Testo:
Basta la parola. Venti modi per dire jazzGiancarlo Cazzaniga nel suo studio di corso Garibaldi a Milano negli anni '50

Il 30 aprile l’Unesco celebra in tutto il mondo il genere nato negli Usa L’«International Jazz Day» offre anche lo spunto per indagare mondi e storie legate a una parola dall’etimo ancora incerto. Viaggio al cuore di un suono che continua a influenzare stili e professioni, dalla pittura alla poesia dai fumetti, al cinema fino alla narrativa

Pubblicato più di 10 anni faEdizione del 12 aprile 2014

Dal 2012 esiste l’International Jazz Day, perché l’Unesco ogni anno, il 30 aprile, vuole festeggiare la Giornata internazione del jazz, in quanto cultura, musica «patrimonio dell’umanità». Dunque, jazz: si pronuncia gezz o giass, e magari c’è chi pensa subito a un profumo o a un automobile, che portano il nome di un linguaggio sonoro cosmopolita, democratico e intergenerazionale.

Centinaia saranno le iniziative in tutto il mondo per ricordare e animare il sound afroamericano per eccellenza, dall’etimo ancor oggi misterioso e al contempo soggetto a diverse glosse ed eterogenee interpretazioni. Per alcuni jazz – prima scritto anche jass, jas, jasz, jaz – deriva dall’incerto «jasm» che, nelle zone creole, in particolare a New Orleans, è sinonimo di vitalità o in slang di prestazione sessuale; per altri è una parola tratta dal francese chasse-beau, che è un passo di danza dell’epoca (il cake walk). Ma a fine Ottocento si trovano ulteriori risposte: jazz-bells, soprannome delle prostitute di New Orleans in ricordo della Jesabel biblica; il verbo jaser, che significa chiacchierare; il soprannome Jazbo, un artista di minstrel show; il sostantivo inglese gism, sinonimo di volta in volta di forza, esaltazione, ancora potenza erotica; il verbo to jizz, designante l’eiaculazione; l’africano jasi infine vuol dire vivere sotto pressione, in maniera frenetica. In ogni caso si tratta di suono o parola dai valori non certo edificanti, stando almeno a un’ottica perbenista, come ricorda il pianista Eubie Blake: «Non pronuncio mai la parola jazz davanti a una signora. È un vocabolo molto sporco!».

Dati in ingresso:

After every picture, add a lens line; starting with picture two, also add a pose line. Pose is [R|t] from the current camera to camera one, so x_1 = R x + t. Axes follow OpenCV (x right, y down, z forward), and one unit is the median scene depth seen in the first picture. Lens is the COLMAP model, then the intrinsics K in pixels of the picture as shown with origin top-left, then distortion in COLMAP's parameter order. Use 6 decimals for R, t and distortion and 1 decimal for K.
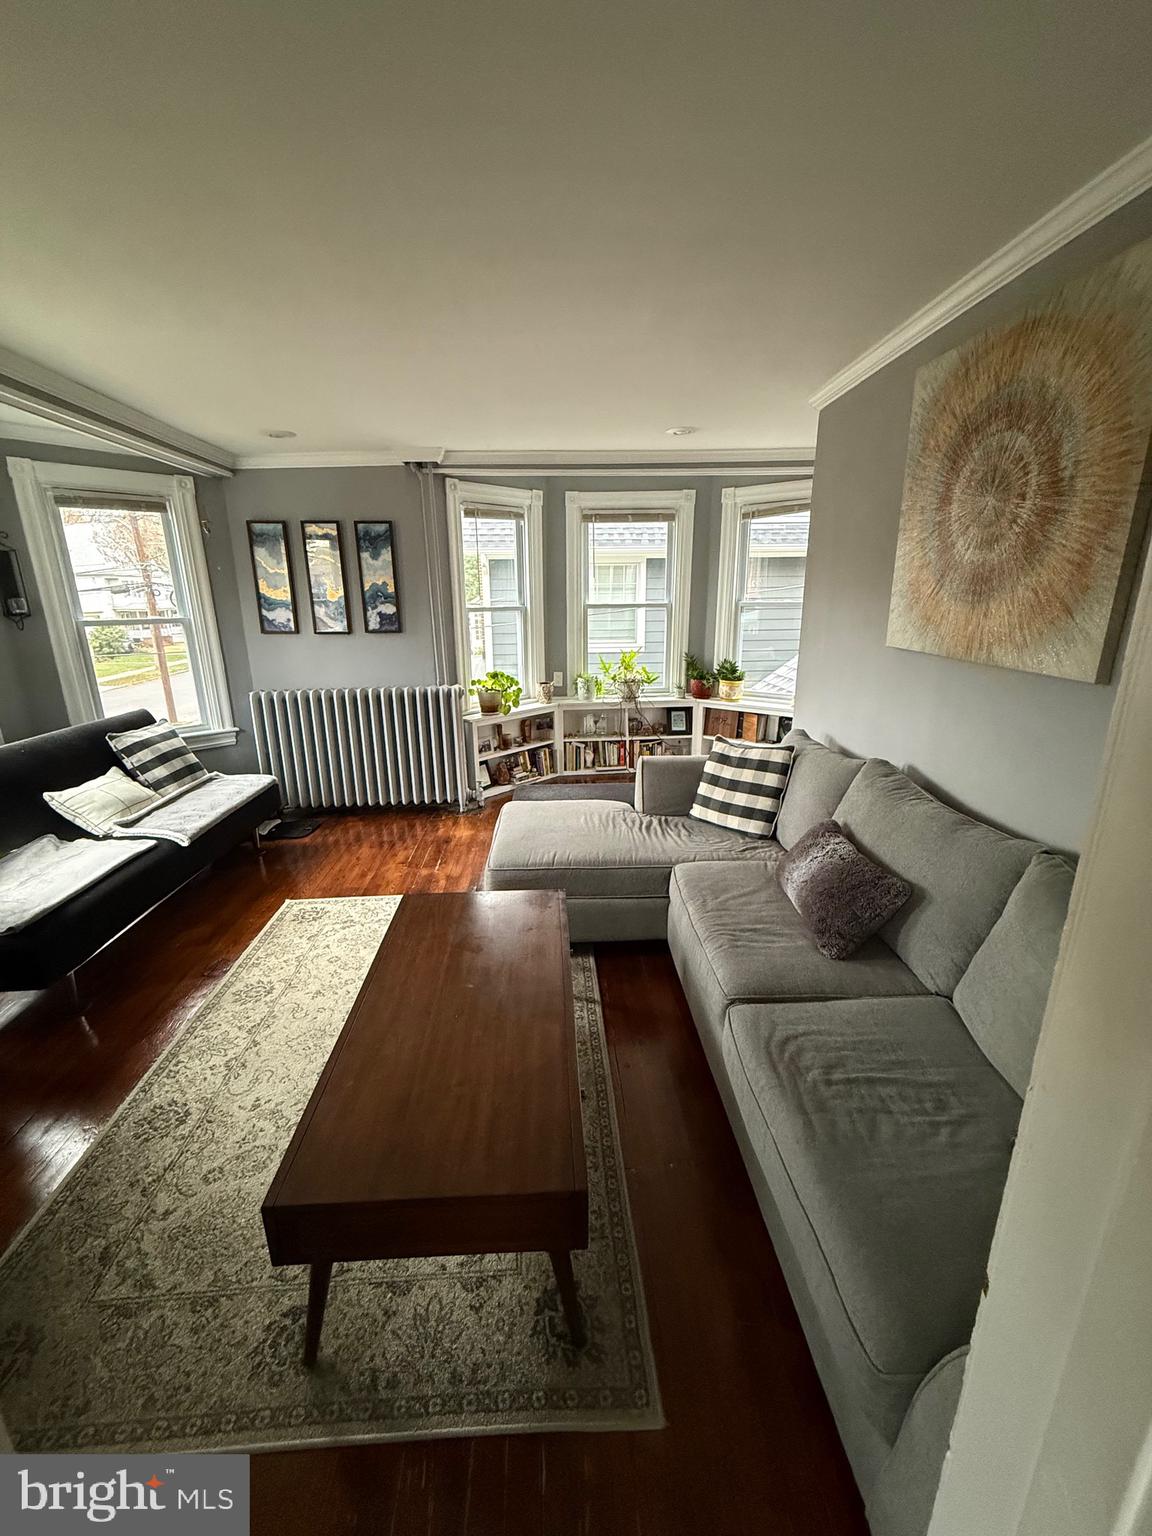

Consegna: Spiega, in base al testo sul jazz, perché dal 2012 esiste l'International Jazz Day. Rispondi in una o due frasi.

Risposta: Esiste perché l'Unesco vuole festeggiare il jazz ogni anno, il 30 aprile, in quanto cultura e musica «patrimonio dell'umanità».